How many odd numbers less than $1000$ can be formed by using the digits $0, \; 3, \; 5, \; 7$ when repetition of digits is not allowed?
The required numbers are 3 digit OR 2 digit OR 1 digit odd numbers.
Case 1: 3-digit odd numbers
The unit's place can be selected from the digits $3, \; 5, \;$ and $7$ in $3$ ways.
The ten's place can either be a 0 or can be selected from the remaining odd digits.
If the ten's place is 0, it can be selected in $1$ way.
OR, the ten's place can be selected from remaining two odd digits in $2$ ways.
When the ten's place is 0, then the hundred's place can be selected from the remaining two odd digits in $2$ ways.

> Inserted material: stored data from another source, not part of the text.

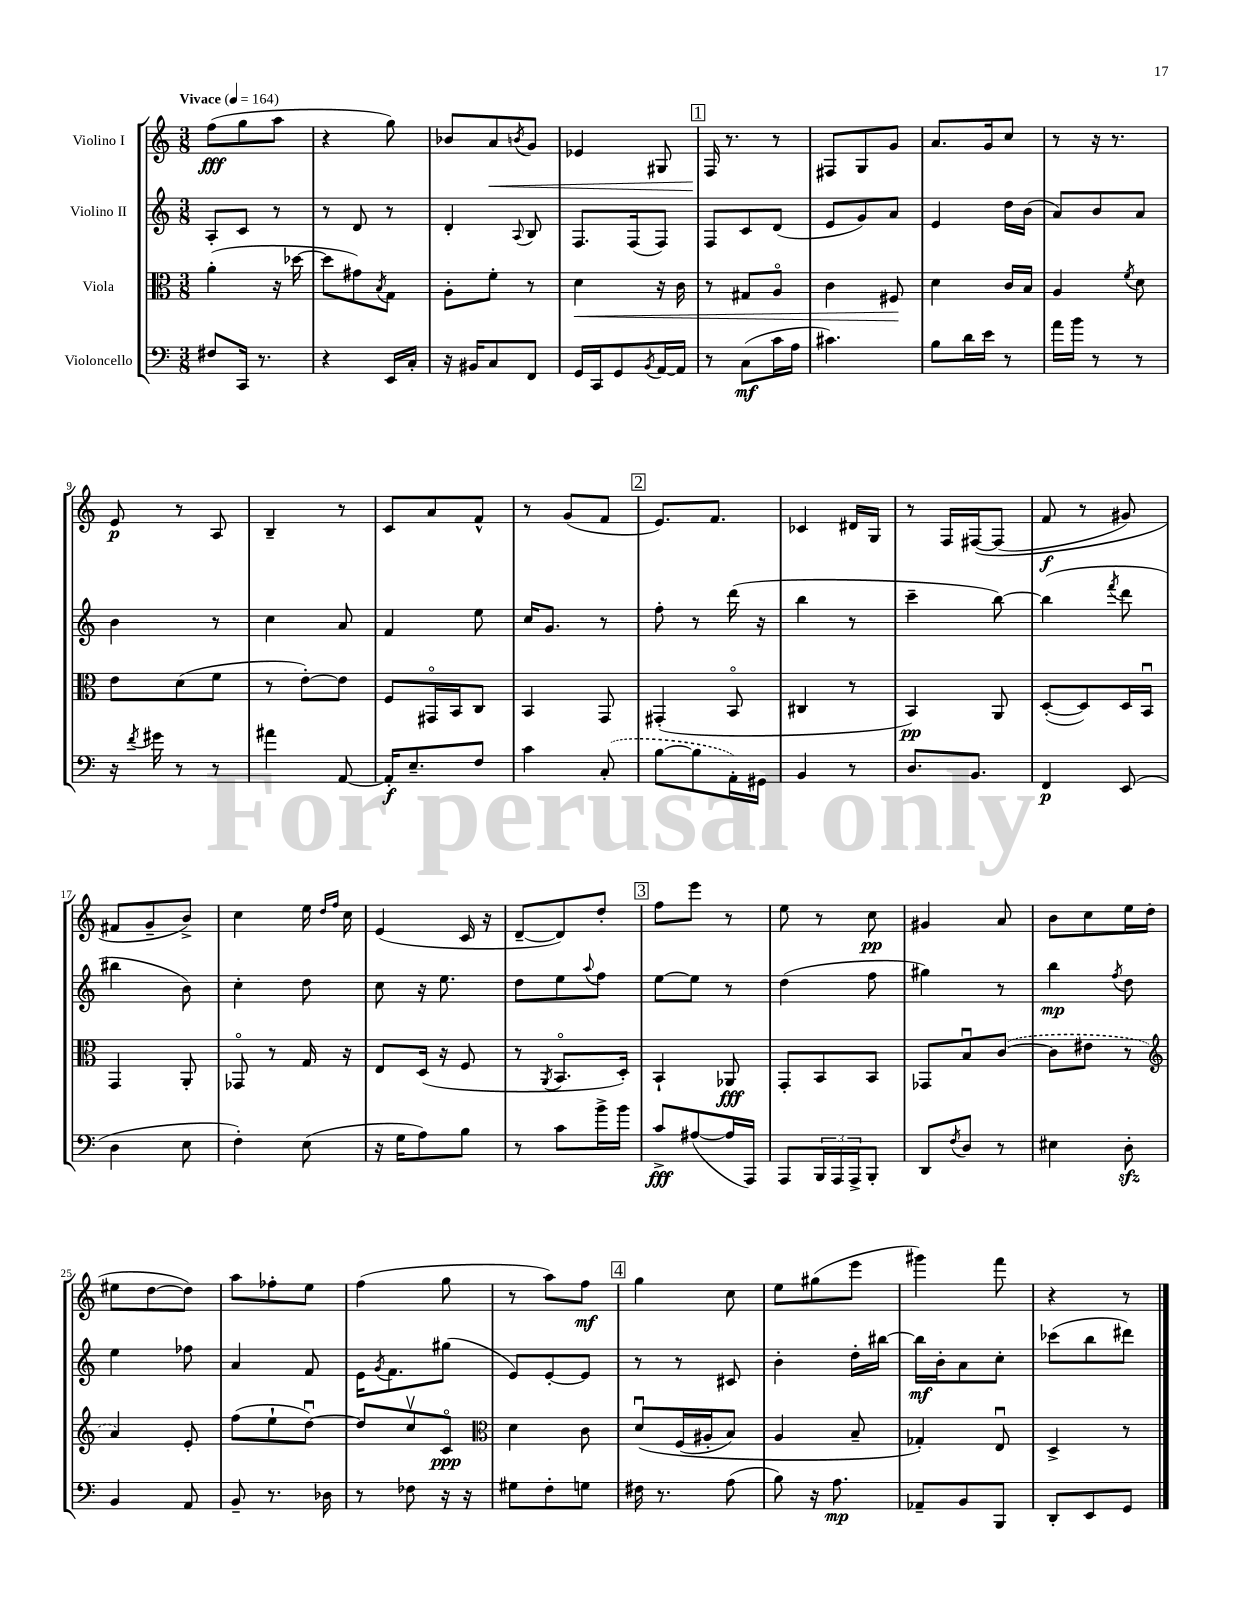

**kern	**kern	**kern	**kern
*staff4	*staff3	*staff2	*staff1
*clefF4	*clefC3	*clefG2	*clefG2
*k[]	*k[]	*k[]	*k[]
*M3/8	*M3/8	*M3/8	*M3/8
*MM164	*MM164	*MM164	*MM164
8F#/L	(4a'\	8A'/L	(8ff\L
16CC/Jk	.	8c/J	8gg\
8.r	.	.	.
.	16r	8r	8aa\J
.	[16dd-\	.	.
=	=	=	=
4r	8dd-\]L	8r	4r
.	8g#\)	8d/	.
.	8qB/	.	.
16EE/LL	8G\J	8r	8gg\)
16C'/JJ	.	.	.
=	=	=	=
16r	8A'\L	4d'/	8b-/L
16BB#/LK	.	.	.
8C/	8f'\J	.	8a/
.	.	8qqA/	8qb/
8FF/J	8r	8B/	8g/J
=	=	=	=
16GG/LL	4d\	8.F/L	4e-/
16CC/J	.	.	.
8GG/	.	.	.
.	.	(16F/k	.
8qBB/	.	.	.
[16AA/L	16r	8F/J)	8G#/
16AA/]JJ	16c\	.	.
=	=	=	=
8r	8r	8F/L	16F/
.	.	.	8.r
(8C\L	8G#/L	8c/	.
16c\L	8Ao/J	(8d/J	8r
16A\JJ	.	.	.
=	=	=	=
4.c#\)	4c\	8e/L	8F#/L
.	.	8g/)	8G/
.	8F#/	8a/J	8g/J
=	=	=	=
8B\L	4d\	4e/	8.a/L
16d\L	.	.	.
16e\JJ	.	.	16g/k
8r	16c/LL	16dd\LL	8cc/J
.	16B/JJ	(16b\JJ	.
=	=	=	=
16a\LL	4A/	8a/L)	8r
16b\JJ	.	.	.
8r	.	8b/	16r
.	.	.	8.r
.	8qf/	.	.
8r	8d\	8a/J	.
=	=	=	=
16r	8e\L	4b\	8e/
8qf/	.	.	.
16g#\	.	.	.
8r	(8d\	.	8r
8r	8f\J	8r	8A/
=	=	=	=
4a#\	8r	4cc\	4B~/
.	[8e'\L)	.	.
[8AA/	8e\]J	8a/	8r
=	=	=	=
16AA'/]LK	8F/L	4f/	8c/L
8.E~/	.	.	.
.	16GG#o/L	.	8a/
.	16BB/J	.	.
8F/J	8C/J	8ee\	8f^^/J
=	=	=	=
4c\	4BB/	16cc/LK	8r
.	.	8.g/J	.
.	.	.	(8g/L
(8C'/	8GG/	8r	8f/J
=	=	=	=
[8B\L	(4GG#'/	8ff'\	8.e/L)
8B\]	.	8r	.
.	.	.	8.f/J
16AA'\L)	8BBo/	(16ddd\	.
16GG#\JJ	.	16r	.
=	=	=	=
4BB/	4C#/	4bb\	4c-/
8r	8r	8r	16d#/LL
.	.	.	16G/JJ
=	=	=	=
8.D/L	4BB/)	4ccc~\	8r
.	.	.	16F/LL
8.BB/J	.	.	&([16F#/J
.	8AA/	[8bb\)	(8F#/]J
=	=	=	=
4FF/	([8D'/L	(4bb\]	8f/
.	8D/])	.	8r
.	.	8qfff/	.
(8EE/	16D/L	8ddd\	8g#/)
.	16BBu/JJ	.	.
=	=	=	=
4D\	4GG/	4bb#\	8f#/L
.	.	.	8g~/
8E\	8AA'/	8b\)	8b^/J&)
=	=	=	=
4F'\)	8GG-o/	4cc'\	4cc\
.	8r	.	.
(8E\	16G/	8dd\	16ee\
.	.	.	16qqdd/LL
.	.	.	16qqff/JJ
.	16r	.	16cc\
=	=	=	=
16r	8E/L	8cc\	(4e/
16G\LK	.	.	.
8A\)	(16D/Jk	16r	.
.	16r	8.ee\	.
8B\J	8F/	.	16c/
.	.	.	16r
=	=	=	=
8r	8r	8dd\L	[8d~/L
.	8qAA/	.	.
8c\L	8.BBo/L	8ee\	8d/])
.	.	8qqaa/	.
16b^\L	.	8ff\J	8dd'/J
16b\JJ	16D'/Jk)	.	.
=	=	=	=
8c^/L	4BB`/	[8ee\L	8ff\L
([8A#/	.	8ee\]J	8eee\J
16A#/]L	8AA-/	8r	8r
16AAA/JJ)	.	.	.
=	=	=	=
8AAA/L	8GG'/L	(4dd\	8ee\
24BBB/L	8BB/	.	8r
24AAA/	.	.	.
24AAA^/J	.	.	.
8BBB'/J	8BB/J	8ff\	8cc\
=	=	=	=
8DD/L	8GG-/L	4gg#\)	4g#/
8qF/	.	.	.
8D/J	8Bu/	.	.
8r	([8c/J	8r	8a/
=	=	=	=
4E#\	8c\]L	4bb\	8b\L
.	8e#\J	.	8cc\
.	.	8qff/	.
8D'\	8r	8dd\	16ee\L
.	.	.	(16dd\JJ
=	=	=	=
*	*clefG2	*	*
4BB/	4a/)	4ee\	8ee#\L
.	.	.	[8dd\
8AA/	8e'/	8ff-\	8dd\]J)
=	=	=	=
8BB~/	(8ff\L	4a/	8aa\L
8.r	8ee`\	.	8ff-'\
.	[8ddu\J)	8f/	8ee\J
16D-\	.	.	.
=	=	=	=
8r	8dd/]L	16e\LK	(4ff\
.	.	8qg/	.
.	.	8.f\	.
8F-\	8ccv/	.	.
16r	8co/J	(8gg#\J	8gg\
16r	.	.	.
=	=	=	=
*	*clefC3	*	*
8G#\L	4d\	8e/L)	8r
8F'\	.	[8e'/	8aa\L)
8G\J	8c\	8e/]J	8ff\J
=	=	=	=
16F#\	&(8du/L	8r	4gg\
8.r	.	.	.
.	(16F/L	8r	.
.	16A#'/J	.	.
(8A\	8B/J)	8c#/	8cc\
=	=	=	=
8B\)	4A/	4b'\	8ee\L
16r	.	.	(8gg#\
8.A\	.	.	.
.	8B~/	16dd'\LL	8eee\J
.	.	[16bb#\JJ	.
=	=	=	=
8AA-~/L	4G-'/&)	16bb#\]LL	4ggg#\)
.	.	16b'\J	.
8BB/	.	8a\	.
8BBB/J	8Eu/	8cc'\J	8fff\
=	=	=	=
8DD'/L	4D^/	(8ccc-\L	4r
8EE/	.	8bb\	.
8GG/J	8r	8ddd#\J)	8r
==	==	==	==
*-	*-	*-	*-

OR, when the ten's place is an odd digit, then the hundred's place can be selected from the remaining odd digit in $1$ way.
$\therefore \;$ Number of ways of forming a 3-digit odd number less than $1000$ using the given digits is
$= 3 \times 1 \times 2 + 3 \times 2 \times 1 = 12$ ways
Case 2: 2-digit odd numbers
The unit's place can be selected from the digits $3, \; 5, \;$ and $7$ in $3$ ways.

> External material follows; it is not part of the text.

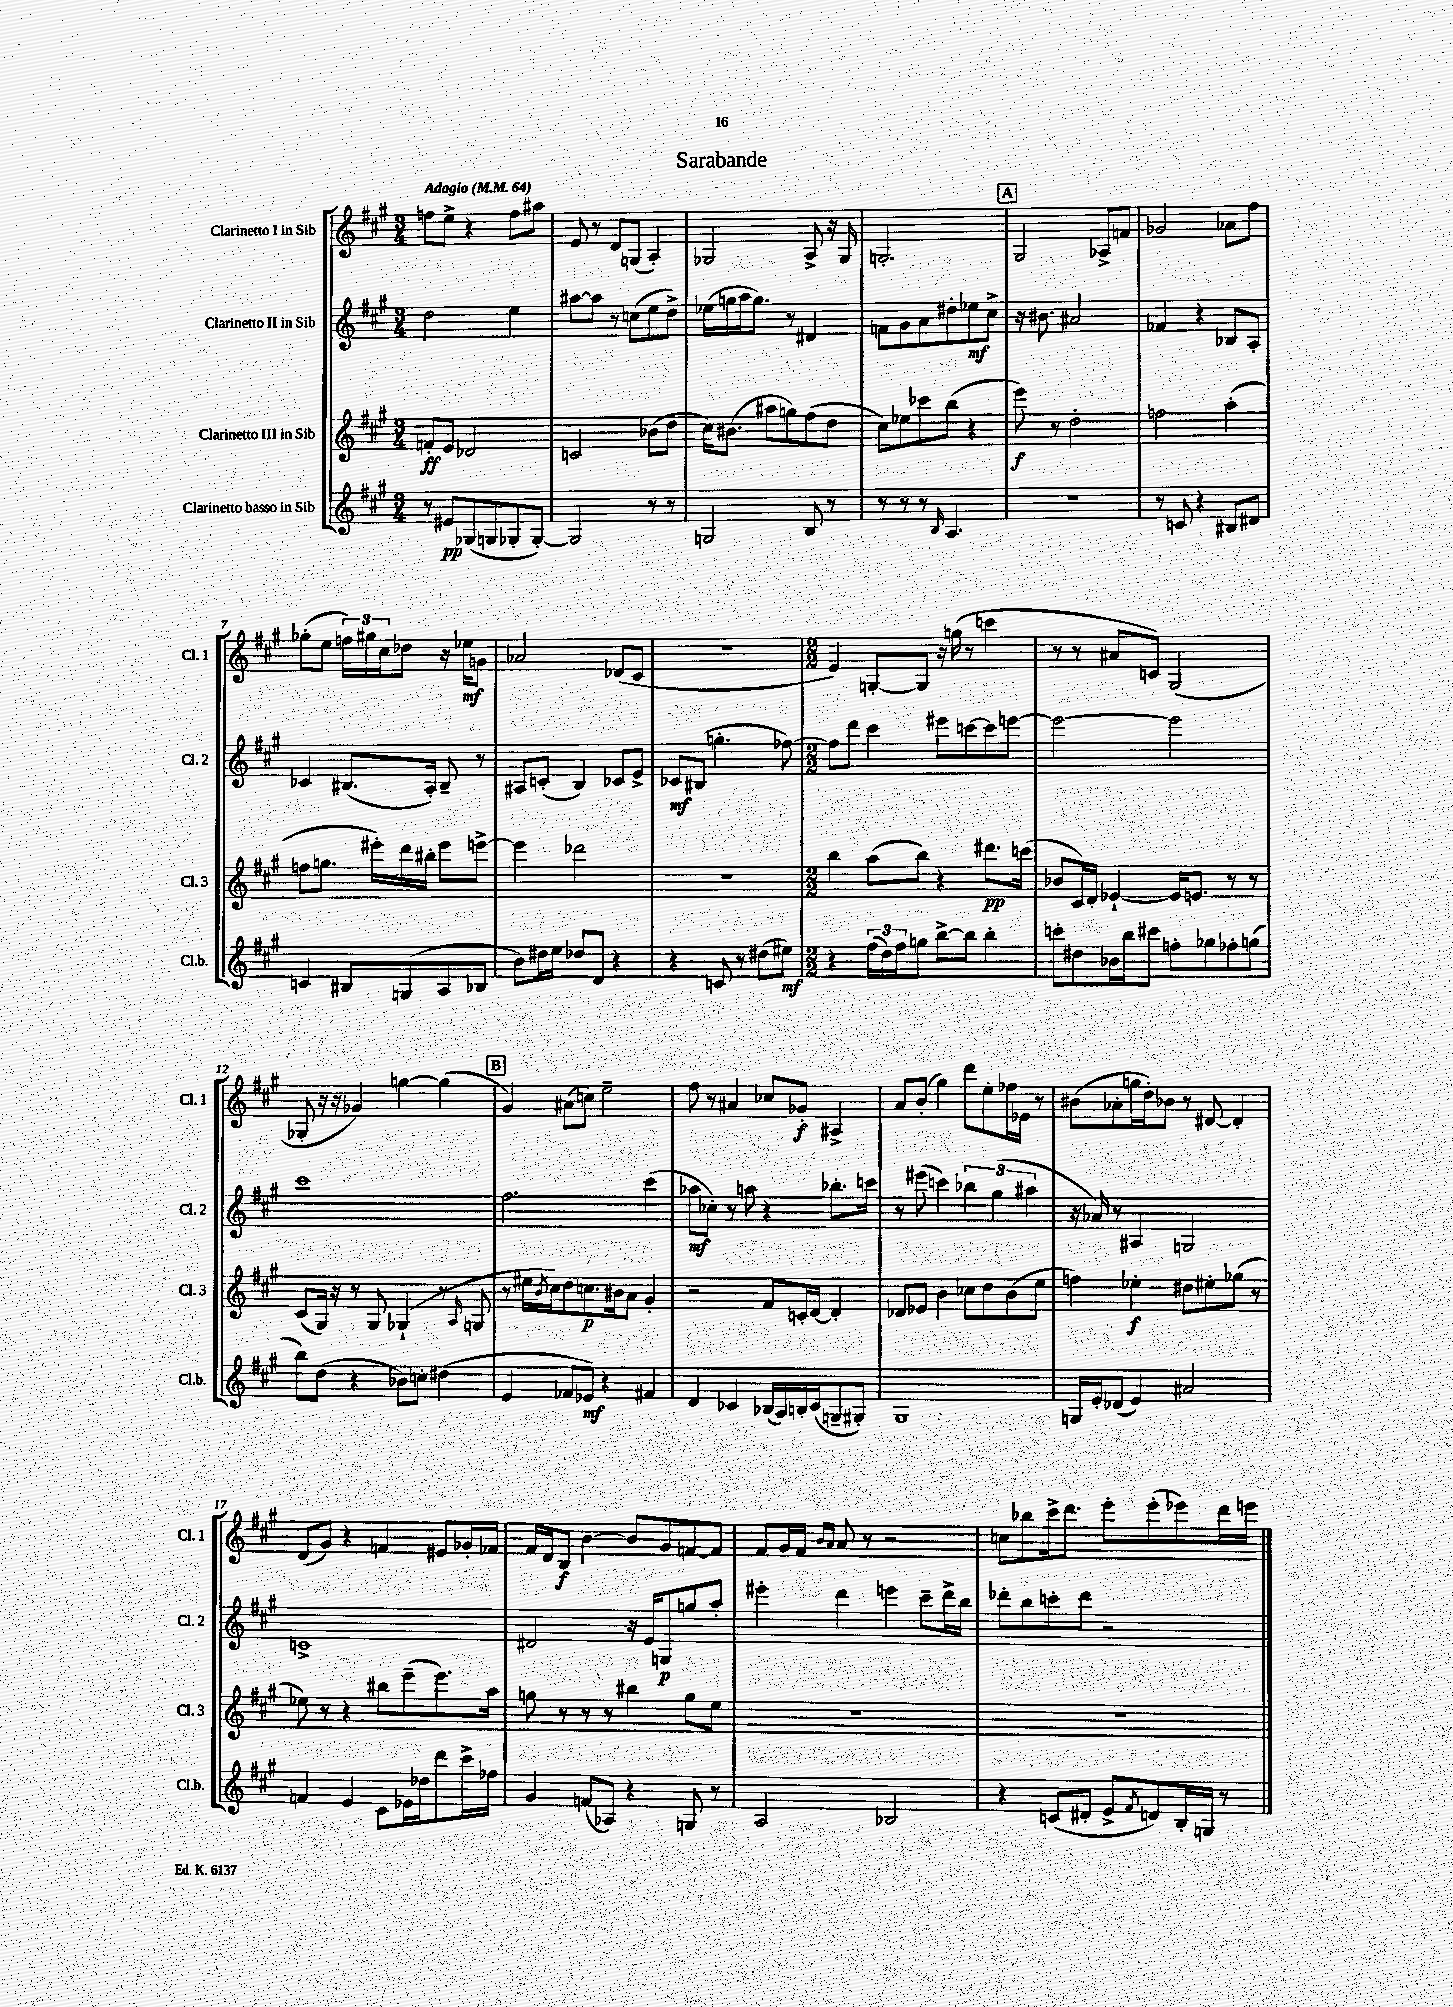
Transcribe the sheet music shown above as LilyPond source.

The ten's place can be selected from the remaining two odd digits in $2$ ways.
$\therefore \;$ Number of ways of forming a 3-digit odd number less than $1000$ using the given digits is $= 3 \times 2 = 6$ ways
Case 3: 1-digit odd numbers
Number of ways of forming 1-digit odd numbers from the given digits is $3$ ways
$\therefore \;$ Total number ways of forming odd numbers less than $1000$ by using the given digits is $12 + 6 + 3 = 21$ ways
i.e. $\;$ $21$ odd numbers can be formed from the given digits which are less than 1000.